======== SOURCE TEXT

[v2,36/37] ml/cnxk: add support to select poll memory region

Message ID 20221208201806.21893-37-syalavarthi@marvell.com (mailing list archive)
State Superseded, archived
Delegated to: Thomas Monjalon
Headers
Series Implementation of ML CNXK driver |

Checks

Context Check Description
ci/checkpatch success coding style OK

Commit Message

Srikanth Yalavarthi Dec. 8, 2022, 8:18 p.m. UTC
  Added device argument "poll_mem" to select the memory
region to be used for polling in fast-path requests.

Implemented support to use scratch registers for polling.
Available pool of scratch registers one-to-one mapped with
the internal request queue.

poll_mem:
ddr:      Use DDR memory location for polling (default)
register: Use scratch registers polling

Signed-off-by: Srikanth Yalavarthi <syalavarthi@marvell.com>
---
 drivers/ml/cnxk/cn10k_ml_dev.c |  47 +++++++++++--
 drivers/ml/cnxk/cn10k_ml_dev.h |  24 +++++++
 drivers/ml/cnxk/cn10k_ml_ops.c | 124 +++++++++++++++++++++++++++++++--
 drivers/ml/cnxk/cn10k_ml_ops.h |   9 +++
 4 files changed, 192 insertions(+), 12 deletions(-)

================

● **AIM 1**
Gather every line of the entries that contains the string "kern", matching its case exactly.
These entries are unrelated to the patch description.

======== RECORD SET

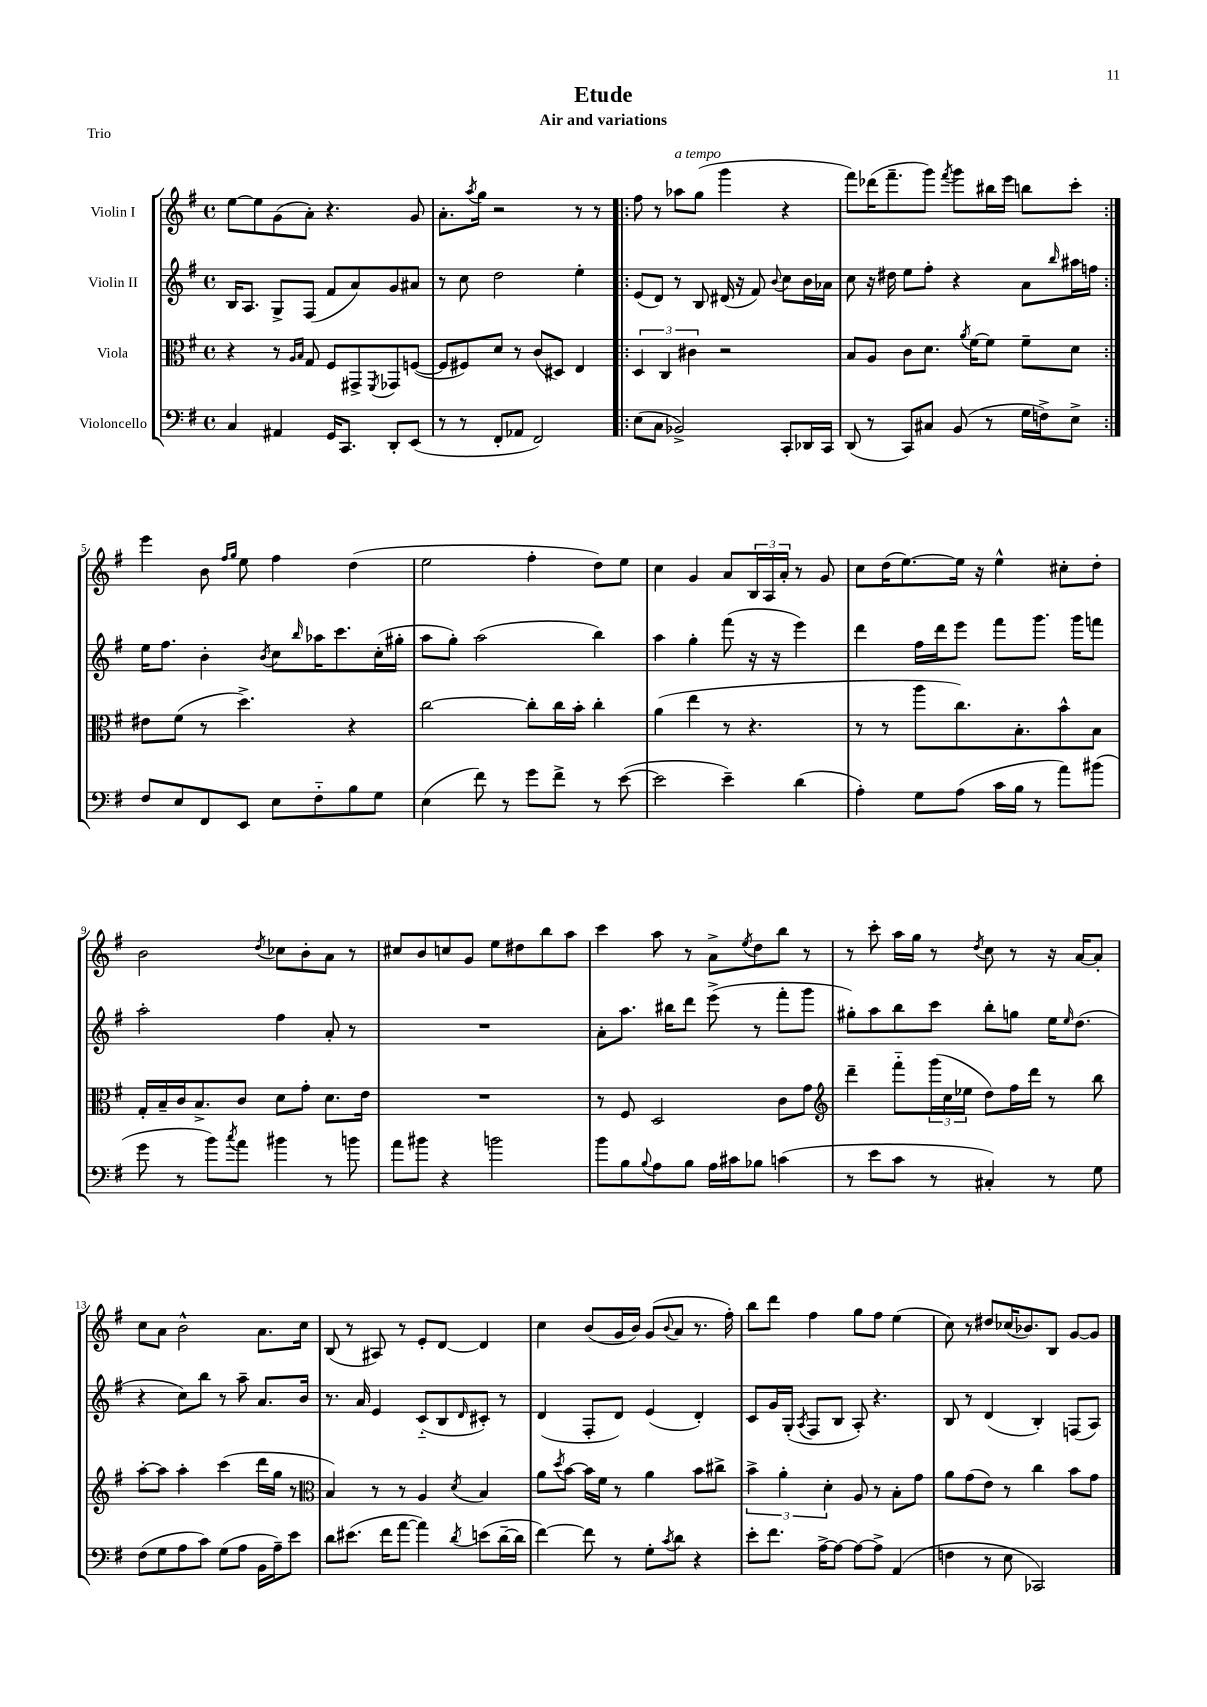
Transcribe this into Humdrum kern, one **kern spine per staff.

**kern	**kern	**kern	**kern
*staff4	*staff3	*staff2	*staff1
*clefF4	*clefC3	*clefG2	*clefG2
*k[f#]	*k[f#]	*k[f#]	*k[f#]
*M4/4	*M4/4	*M4/4	*M4/4
*met(c)	*met(c)	*met(c)	*met(c)
4C	4r	16B	[8ee
.	.	8.A	.
.	.	.	8ee]
4AA#	8r	8G^	(8g
.	16qqA	.	.
.	16qqB	.	.
.	8G	(8F#	8a')
16GG	8F#	8f#	4.r
8.CC	.	.	.
.	8GG#^	8a)	.
.	8qFF#	.	.
8DD'	8GG-	8g	.
(8EE	([8F	8a#	8g
=	=	=	=
8r	8F]	8r	8.a'
8r	8F#)	8cc	.
.	.	.	8qaa
.	.	.	16gg
8FF#'	8d	2dd	2r
8AA-	8r	.	.
2FF#)	(8c	.	.
.	8D#)	.	.
.	4E	4ee'	8r
.	.	.	8r
=!|:	=!|:	=!|:	=!|:
(8E	6D	(8e	8ff#
8C	.	8d)	8r
.	6C	.	.
2BB-^)	.	8r	8aa-
.	6c#	.	.
.	.	8B	(8gg
.	2r	(16d#	4ggg
.	.	16r	.
.	.	8f#)	.
.	.	8qqb	.
8CC'	.	8cc	4r
16DD-	.	16b	.
16CC	.	16a-	.
=	=	=	=
(8DD	8B	8cc	8fff#)
8r	8A	16r	(16ddd-
.	.	16dd#	8.fff#~
8CC)	8c	8ee	.
8C#	8.d	8ff#'	8ggg)
.	.	.	8qfff#
(8BB	.	4r	8ggg
.	8qa	.	.
.	[16f#	.	.
8r	8f#]	.	16bb#
.	.	.	16eee
16G	8f#~	8a	8bb
16F^)	.	.	.
.	.	16qqbb	.
8E^	8d	16aa#	8ccc'
.	.	16ff	.
=:|!	=:|!	=:|!	=:|!
8F#	8e#	16ee	4eee
.	.	8.ff#	.
8E	(8f#	.	.
8FF#	8r	4b'	8b
.	.	.	16qqff#
.	.	.	16qqgg
8EE	4.dd^)	.	8ee
.	.	8qb	.
8E	.	8cc	4ff#
.	.	16qqbb	.
8F#'~	.	16aa-	.
.	.	8.ccc	.
8B	4r	.	(4dd
8G	.	(16cc'	.
.	.	16gg#'	.
=	=	=	=
(4E	[2cc	8aa	2ee
.	.	8gg')	.
8f#)	.	(2aa	.
8r	.	.	.
8g	8cc']	.	4ff#'
8f#^	16cc	.	.
.	16b'	.	.
8r	4cc'	4bb)	8dd)
([8e	.	.	8ee
=	=	=	=
2e]	(4a	4aa	4cc
.	4ee	4gg'	4g
4e~)	8r	(8fff#	8a
.	4.r	16r	24B
.	.	.	24A
.	.	16r	.
.	.	.	24a'
(4d	.	4eee)	8r
.	.	.	8g
=	=	=	=
4A')	8r	4ddd	8cc
.	8r	.	(16dd
.	.	.	[8.ee)
8G	8aa	16ff#	.
.	.	16ddd	.
(8A	8.cc)	8eee	16ee]
.	.	.	16r
16c	.	8fff#	4ee^^
16B	8.B'	.	.
8r	.	8.ggg	.
8a)	8b^^	.	8cc#'
.	.	16ggg	.
(8b#	8B	8fff	8dd'
=	=	=	=
8g	16G'	2aa'	2b
.	16B~	.	.
8r	16c	.	.
.	8.B^	.	.
8b)	.	.	.
8qcc	.	.	.
8a	8c	.	.
.	.	.	8qdd
4b#	8d	4ff#	8cc-
.	8g'	.	8b'
8r	8.d	8a'	8a
8b	.	8r	8r
.	16e	.	.
=	=	=	=
8a	1r	1r	8cc#
8b#	.	.	8b
4r	.	.	8cc
.	.	.	8g
2b	.	.	8ee
.	.	.	8dd#
.	.	.	8bb
.	.	.	8aa
=	=	=	=
8b	8r	8a'	4ccc
8B	8F#	8.aa	.
8qqB	.	.	.
8A	2D	.	8aa
.	.	16bb#	.
8B	.	8ddd	8r
16A	.	(8eee^	8a^
16c#	.	.	.
.	.	.	8qee
8B-	.	8r	8dd
(4c	8c	8fff#'	8bb
.	8g	8ggg	8r
=	=	=	=
*	*clefG2	*	*
8r	4ddd~	8gg#')	8r
8e	.	8aa	8ccc'
8c	8fff#'~	8bb	16aa
.	.	.	16gg
8r	(24ggg	8ccc	8r
.	24cc	.	.
.	24ee-	.	.
.	.	.	8qdd
4C#')	8dd)	8bb'	8cc
.	16ff#	8gg	8r
.	16ddd	.	.
8r	8r	16ee	16r
.	.	16qqee	.
.	.	(8.dd	[16a
8G	8bb	.	8a']
=	=	=	=
(8F#	[8aa'	4r	8cc
8G	8aa]	.	8a
8A	4aa'	8cc)	2b^^
8c)	.	8bb	.
(8G	(4ccc	8r	.
8A	.	8aa~	.
16BB	16ddd	8.a	8.a
16A~)	16gg	.	.
8e	8r	.	.
.	.	16b	16cc
=	=	=	=
*	*clefC3	*	*
8d	4B)	8.r	(8B
(8.e#	.	.	8r
.	.	16a	.
.	8r	4e	8A#)
16f#	.	.	.
[8a	8r	.	8r
4a])	4A	(8c'~	8e'
.	.	8B	[8d
8qd	8qd	16qqd	.
(8e	4B	8c#')	4d]
[16d~	.	8r	.
16d]	.	.	.
=	=	=	=
[4f#)	8a	(4d	4cc
.	8qdd	.	.
.	[8b	.	.
8f#]	16b]	8F#'	(8b
.	16f#	.	.
8r	8r	8d)	16g
.	.	.	16b)
8G'	4a	(4e	(8g
8qc	.	.	8qqb
8d	.	.	8a
4r	8b	4d')	8.r
.	8cc#^	.	.
.	.	.	16ff#')
=	=	=	=
8e'	6b^	8c	8bb
8.f#	.	16g	8ddd
.	6a'	.	.
.	.	(16G'	.
.	.	8qA	.
.	.	8F#	4ff#
[16A^	.	.	.
.	6d'	.	.
8A_	.	8B	.
8A_	8A	8A')	8gg
8A^]	8r	4.r	8ff#
(4AA	8B'	.	(4ee
.	8g	.	.
=	=	=	=
4F	8a	8B	8cc)
.	(8g	8r	8r
8r	8e)	(4d	8dd#
8E	8r	.	(16cc-
.	.	.	8.b-)
2CC-)	4cc	4B')	.
.	.	.	8B
.	8b	(8F	[8g
.	8g	8A)	8g]
==	==	==	==
*-	*-	*-	*-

================

● **AIM 2**
Render this sentence from the patch description in Spanish: "Added device argument "poll_mem" to select the memory region to be used for polling in fast-path requests."

● **FULL ANSWER 1**
Transcribe this into Humdrum kern, one **kern spine per staff.
**kern	**kern	**kern	**kern

● **FULL ANSWER 2**
Se agregó el argumento de dispositivo "poll_mem" para seleccionar la región de memoria que se usará para el sondeo en las solicitudes de la ruta rápida.